Tuckett, Christopher M. “What is ‘New Testament Study’? The New Testament and Early Christianity.” New Testament Studies 60, 2 (2014): 157-184.
- At one level we can study such texts simply ‘because they are there’. Intellectual curiosity, for its own sake, is still a valuable commodity!
- We can study such texts bearing in mind that the very fact that they were not made canonical has meant that they have aroused far less interest, both in antiquity and in modern study (cf. above). Hence they offer potential for perhaps new insights and new findings in a way that canonical texts, which as such have been pored over in minute detail for centuries, may not.
- They may also enable us to place the NT texts into a broader context – not only a broader Jewish, or Greco-Roman, context, but also a broader Christian context.
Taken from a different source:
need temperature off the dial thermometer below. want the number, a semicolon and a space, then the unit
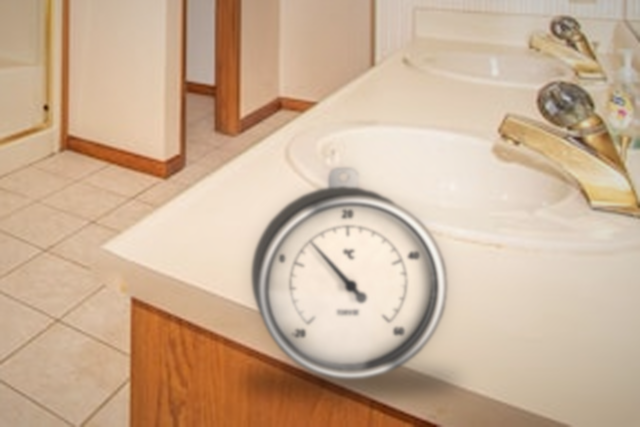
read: 8; °C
This may then enable us to see more clearly what key issues for early Christians may have been (and which may not be the same as those which interest us!) And in such an exercise, the NT texts may emerge as typical within early Christianity in some respects, perhaps rather atypical in others.
- Insofar as some (many?) canonical texts presuppose, and reflect on, NT texts, they represent part of the ‘history of influence’ of the NT. As such they throw light on the ways in which some early readers of NT texts read them (whether as scriptural or not); and this in turn may highlight for us possibilities in reading NT texts which we might otherwise miss.
- Non-canonical texts may also give us a valuable insight into the rich variety of early Christian piety and ‘religious’ life and thought.